Methods Patients with active SLE (≥4 CR criteria) requiring escalation in their anti-inflammatory therapy were recruited. Disease activity (BILAG 2004 and SLEDAI 2K), disease damage (SLICC-DI), current therapies, and clinical features were recorded. Healthy age-matched controls free of CVD risk factors were also assessed. FMD (%) of the brachial artery was measured using 2D ultrasound and automated edge-tracking software, according to international guidelines. EMPs were quantified (number/ml) using flow cytometry after incubating platelet-poor-plasma with the cell surface markers CD31, CD42b and Annexin-V. Events positive for annexin-V and CD31, and negative for CD42b, were classified as EMPs.

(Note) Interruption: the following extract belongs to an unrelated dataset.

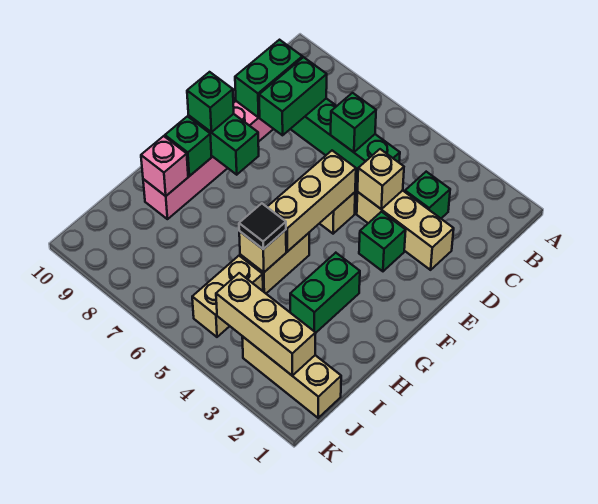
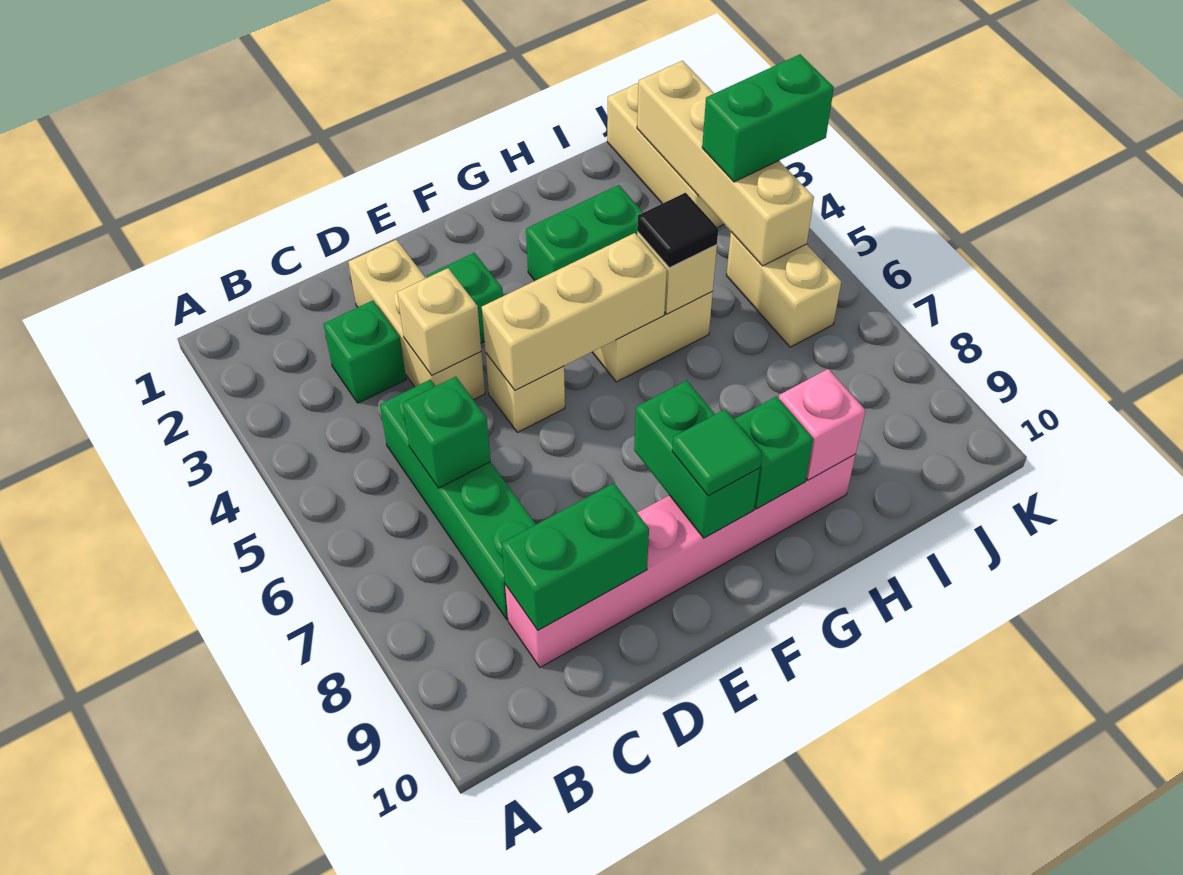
green 1x2 brick [259,57,327,135] -> green 1x2 brick moved to [702,54,834,182]
green 1x1 brick [187,72,234,132] -> green 1x1 tile [672,409,762,496]
tan 1x2 brick [192,256,263,337] -> tan 1x2 brick turned to [726,232,841,347]
tan 1x3 brick [216,273,316,376] -> tan 1x4 brick [637,61,814,266]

Continuous data were compared using Mann-Whitney test, and Spearman’s Rank was used to correlate EMP levels with % FMD.

Results 27 patients with SLE (mean (SD) age 41.5 (14.1) yrs) and 22 controls (mean age (SD) 38.5 (9.3) yrs) underwent assessment of endothelial function. The SLE patients had active disease with a mean (SD) SLEDAI-2K of 8.2 (5.5) and 26 BILAG “A” and 16 BILAG “B” scores overall. Endothelial-dependent FMD (%) was significantly reduced in the SLE group compared to controls (median (IQR) FMD1.63% (-1.22, 5.32) vs. 5.40% (3.02, 8.57); p=0.05). Endothelial-independent dilatation of the brachial artery (following administration of sub-lingual GTN 300mcg) was however similar in both groups (median (IQR) GTN-response 15.3% (11.9, 19.06) vs. 12.0% (10.3, 20.5); p = ns), confirming impaired endothelial function. EMPs (n/ml) were significantly elevated in the SLE cohort compared to controls (median (IQR) 157,548/ml (59,906, 272,643) vs. 41,025 (30,179, 98,082); p=0.003). Overall, EMPs demonstrated a significant negative correlation with %FMD (correlation coefficient -0.42; p=0.008).

Conclusions Endothelial function is significantly impaired in young SLE patients compared to healthy controls, reflecting the increased CVD risk observed in the disease. EMPs are significantly elevated in active SLE and their levels correlate with FMD, an established measure of endothelial function. EMPs may therefore act as a biomarker for CVD risk in SLE.